- **TO DO**
Can you quote every one of the records below verbatim, leaving out the pictures?

━━ PROVIDED RECORDS ━━

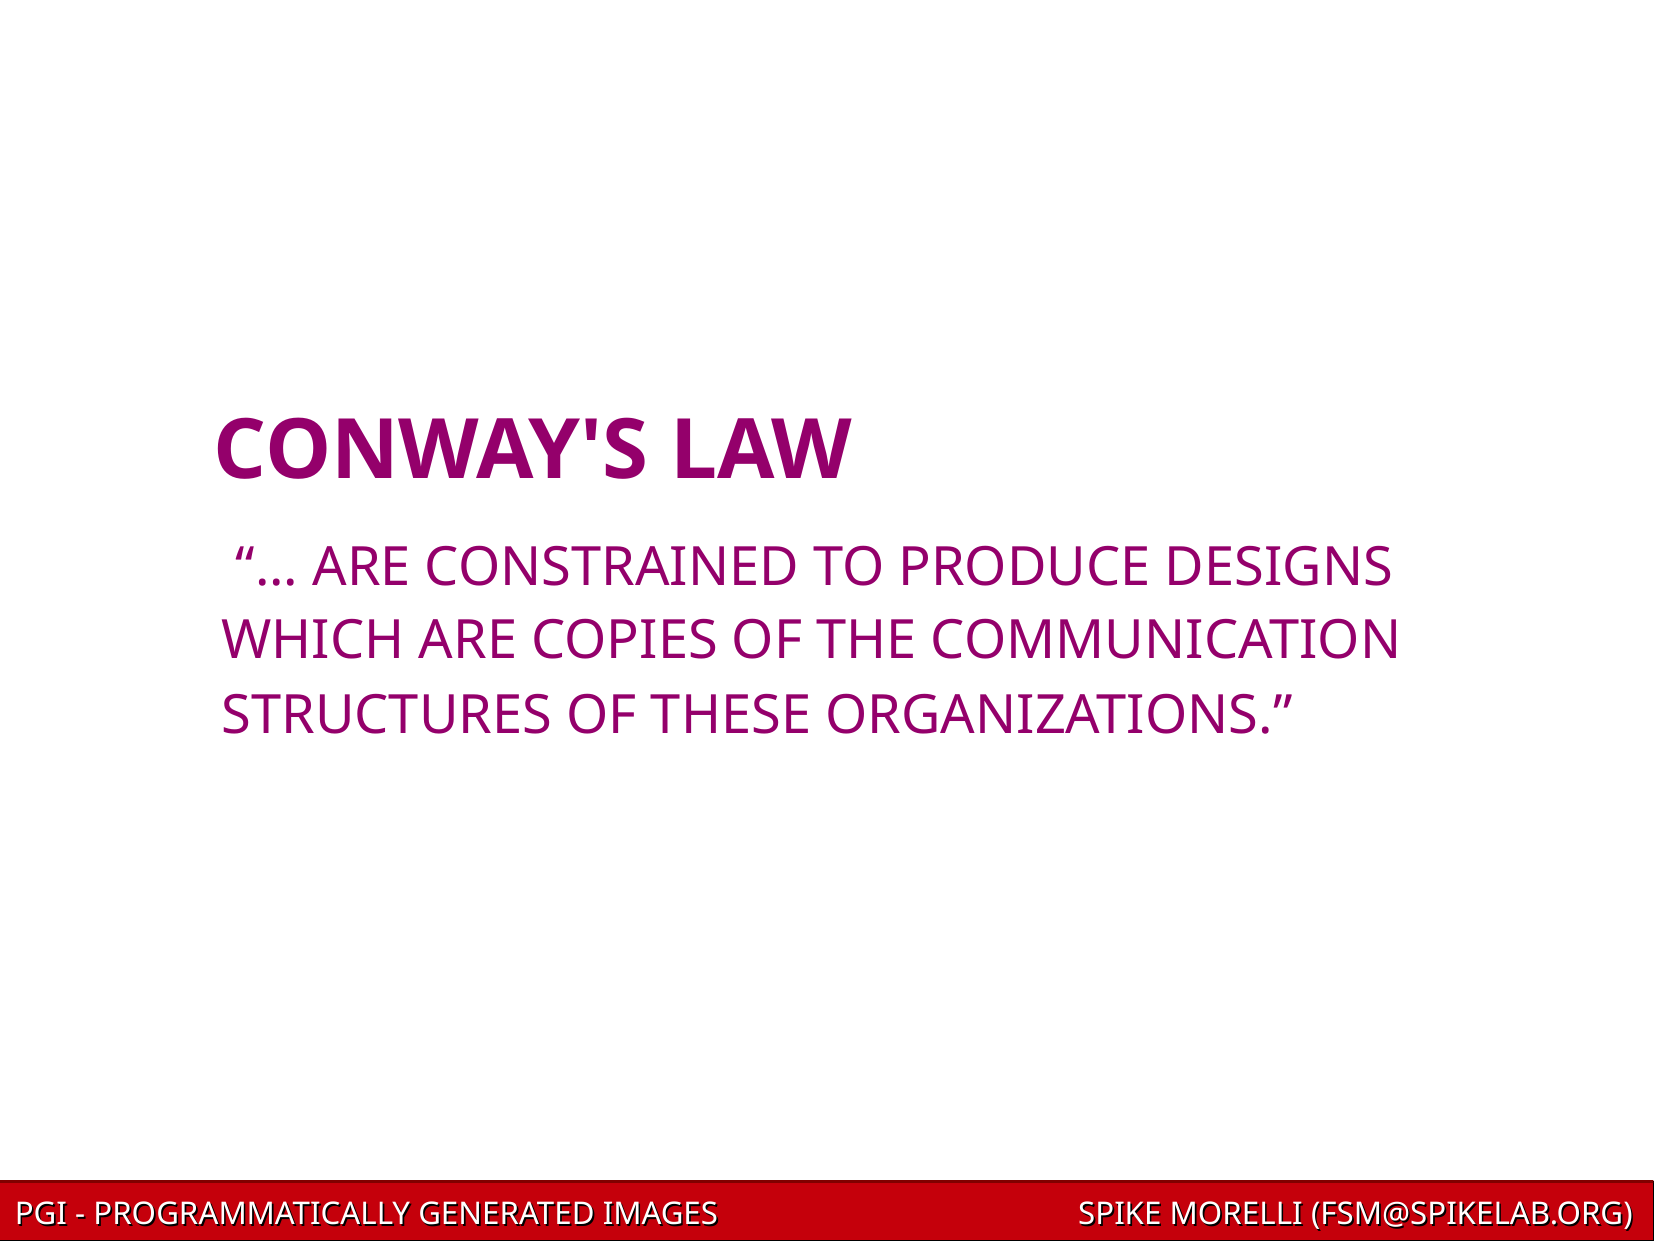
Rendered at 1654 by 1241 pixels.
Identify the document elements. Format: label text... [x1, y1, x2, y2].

text_box “... ARE CONSTRAINED TO PRODUCE DESIGNS WHICH ARE COPIES OF THE COMMUNICATION STRUCTURES OF THESE ORGANIZATIONS.” [206, 519, 1477, 709]
text_box [0, 1183, 1654, 1241]
text_box SPIKE MORELLI (FSM@SPIKELAB.ORG) [1063, 1184, 1643, 1235]
text_box PGI - PROGRAMMATICALLY GENERATED IMAGES [0, 1184, 722, 1235]
text_box CONWAY'S LAW [177, 382, 865, 491]
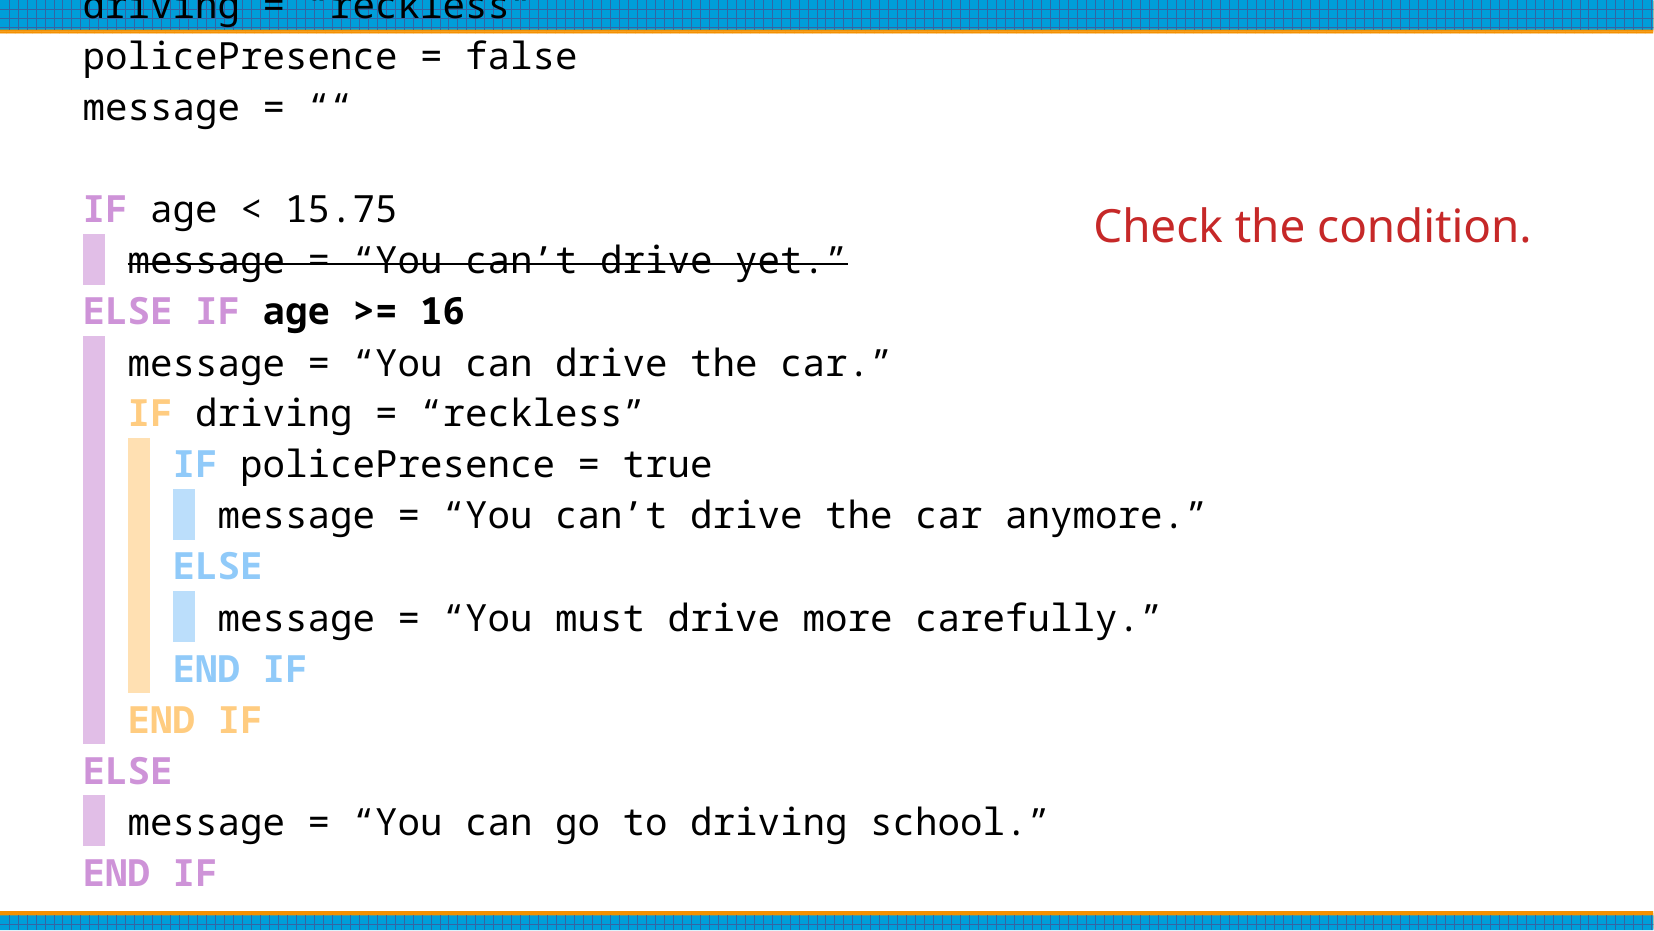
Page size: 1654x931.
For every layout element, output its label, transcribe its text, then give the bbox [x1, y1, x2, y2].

text_box Check the condition. [1087, 75, 1613, 376]
subtitle age = 16 driving = “reckless“ policePresence = false message = ““ IF age < 15.75 message = “You can’t drive yet.” ELSE IF age >= 16 message = “You can drive the car.” IF driving = “reckless” IF policePresence = true message = “You can’t drive the car anymore.” ELSE message = “You must drive more carefully.” END IF END IF ELSE message = “You can go to driving school.” END IF output message [82, 69, 1571, 858]
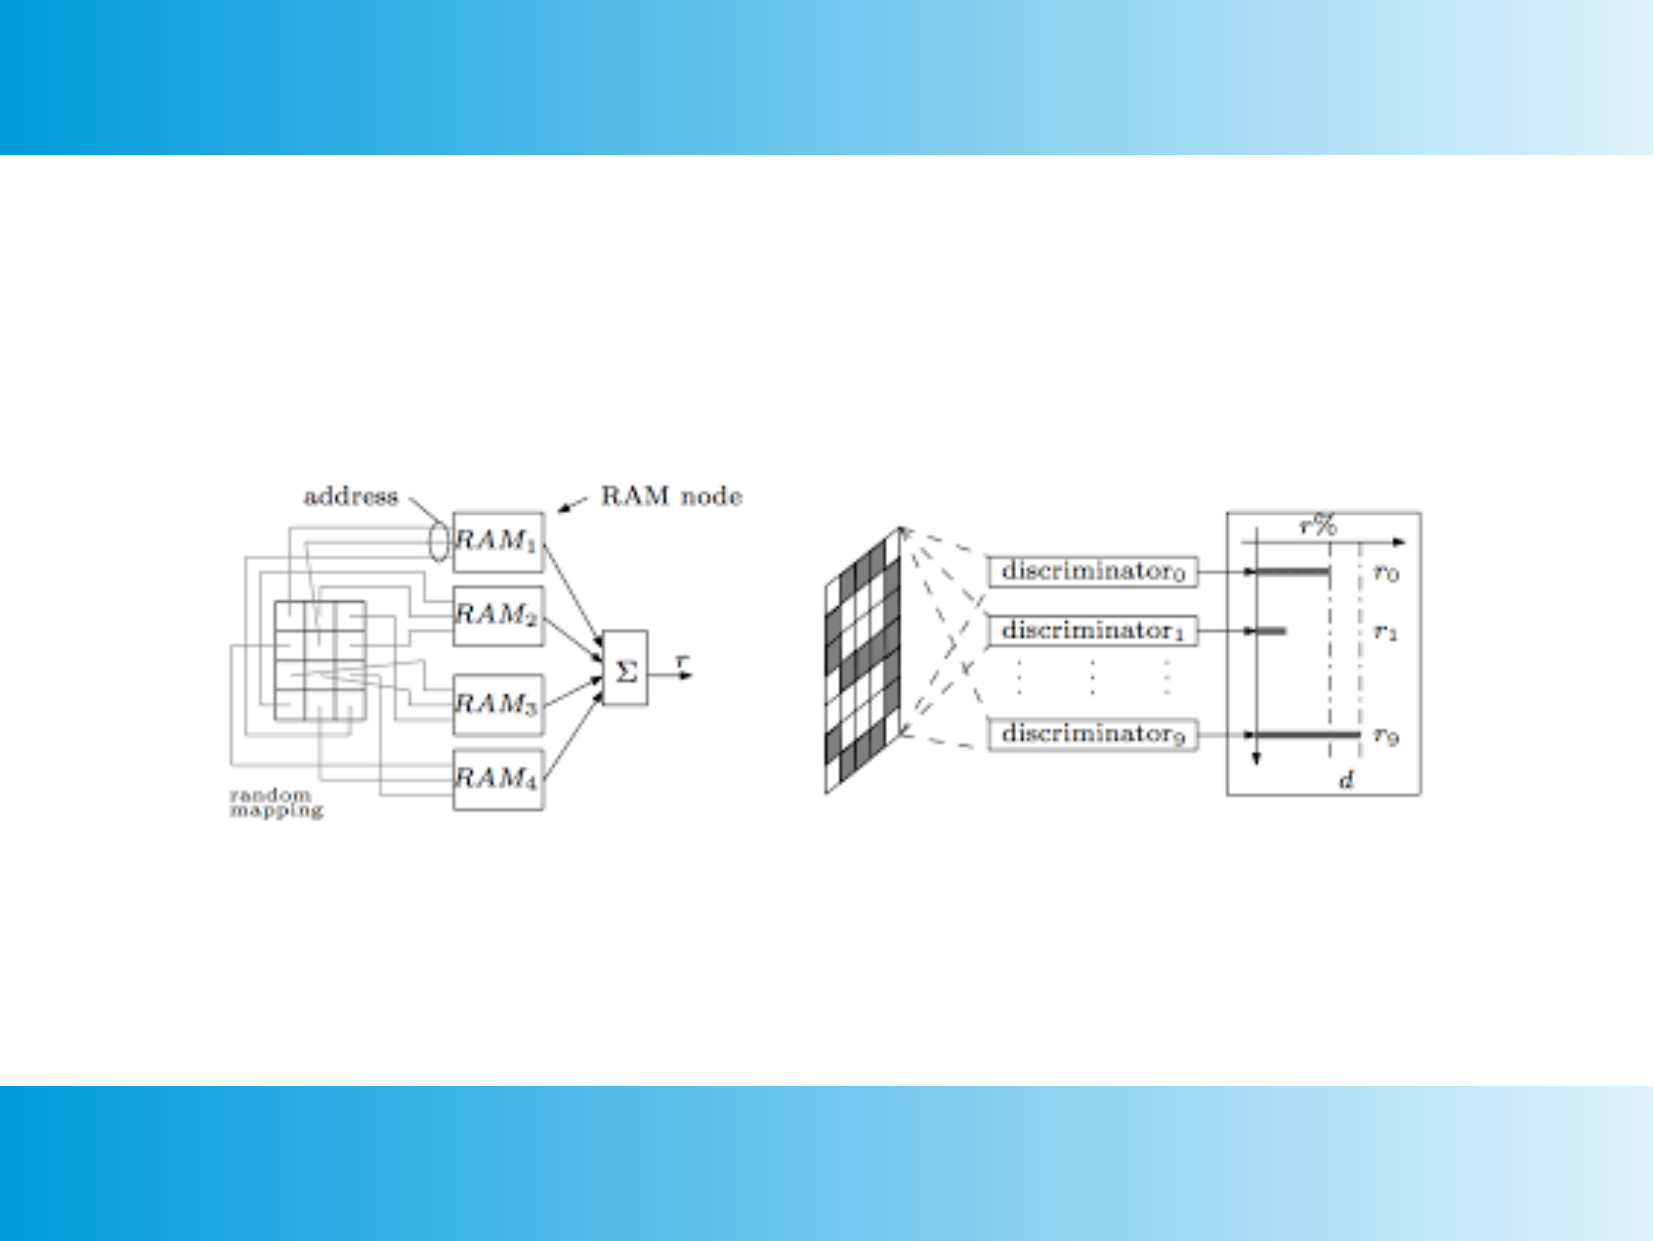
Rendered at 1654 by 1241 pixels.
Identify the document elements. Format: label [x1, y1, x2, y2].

picture [216, 472, 1438, 827]
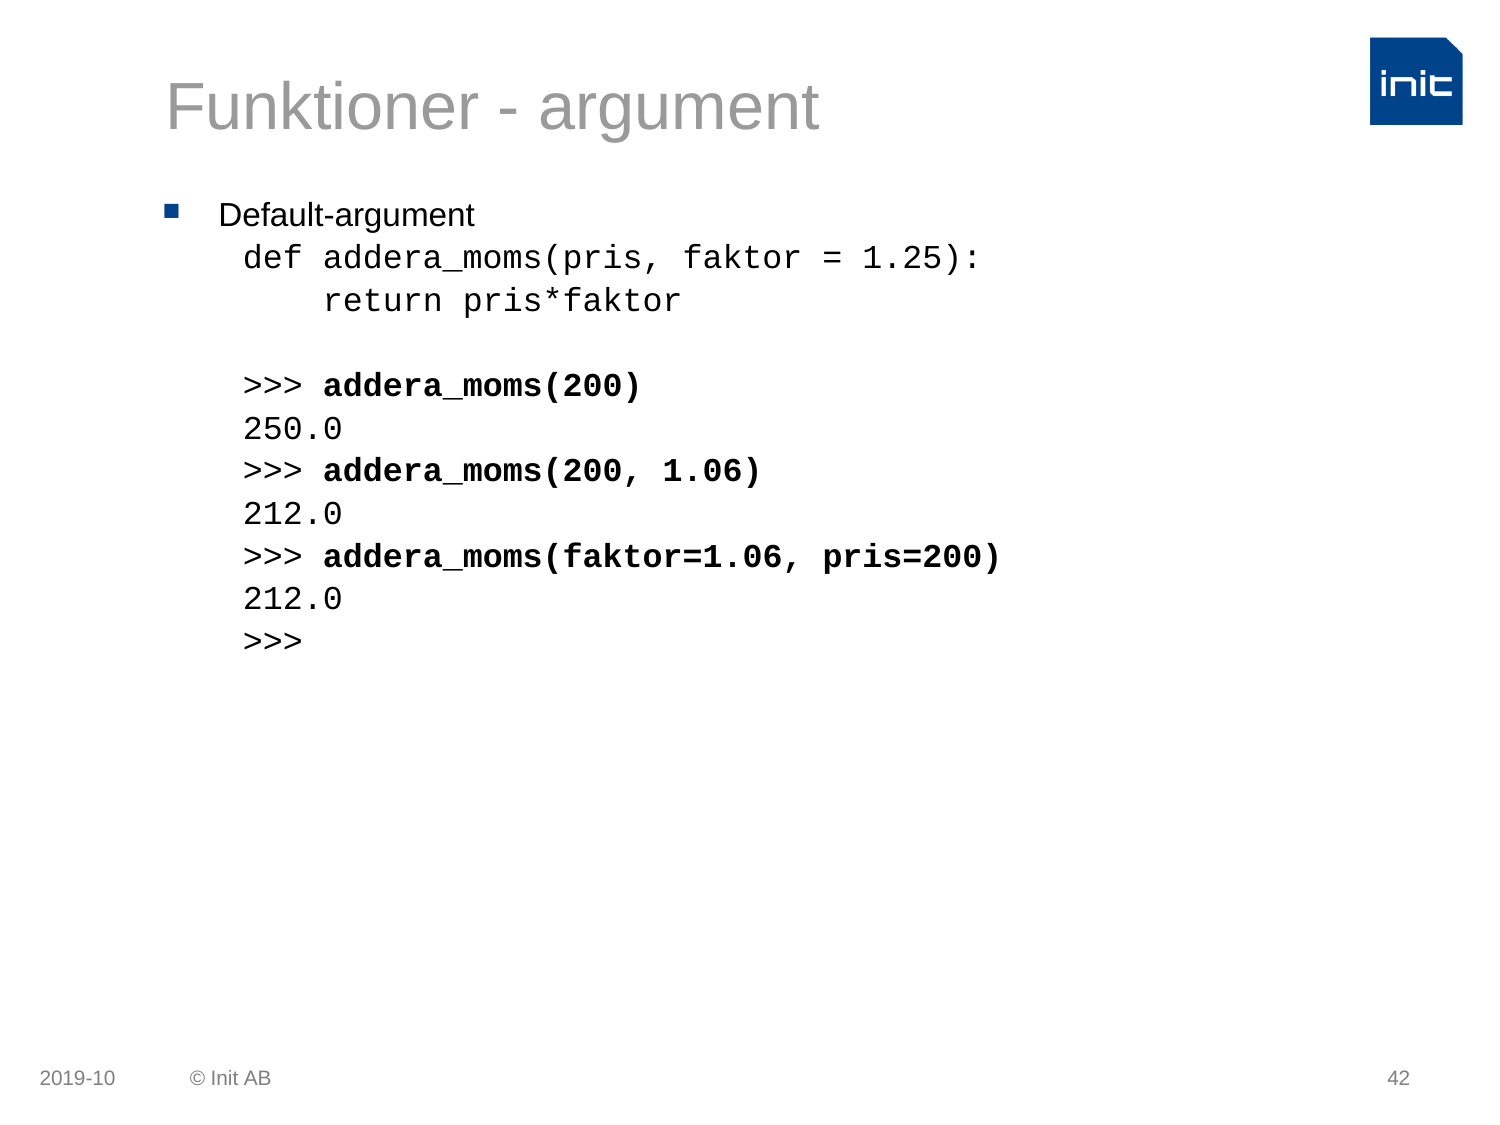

━━━

- **ANSWER**
Rendered at 1654 by 1241 pixels.
Identify the document elements. Format: label text... [x1, y1, x2, y2].

text_box “... ARE CONSTRAINED TO PRODUCE DESIGNS WHICH ARE COPIES OF THE COMMUNICATION STRUCTURES OF THESE ORGANIZATIONS.” [206, 519, 1477, 709]
text_box [0, 1183, 1654, 1241]
text_box SPIKE MORELLI (FSM@SPIKELAB.ORG) [1063, 1184, 1643, 1235]
text_box PGI - PROGRAMMATICALLY GENERATED IMAGES [0, 1184, 722, 1235]
text_box CONWAY'S LAW [177, 382, 865, 491]
Page size: 1654x931.
For every layout element, output its label, transcribe its text, then give the bbox [x1, y1, x2, y2].

text_box Check the condition. [1087, 75, 1613, 376]
subtitle age = 16 driving = “reckless“ policePresence = false message = ““ IF age < 15.75 message = “You can’t drive yet.” ELSE IF age >= 16 message = “You can drive the car.” IF driving = “reckless” IF policePresence = true message = “You can’t drive the car anymore.” ELSE message = “You must drive more carefully.” END IF END IF ELSE message = “You can go to driving school.” END IF output message [82, 69, 1571, 858]
Rendered at 1654 by 1241 pixels.
Identify the document elements. Format: label [x1, y1, x2, y2].

picture [216, 472, 1438, 827]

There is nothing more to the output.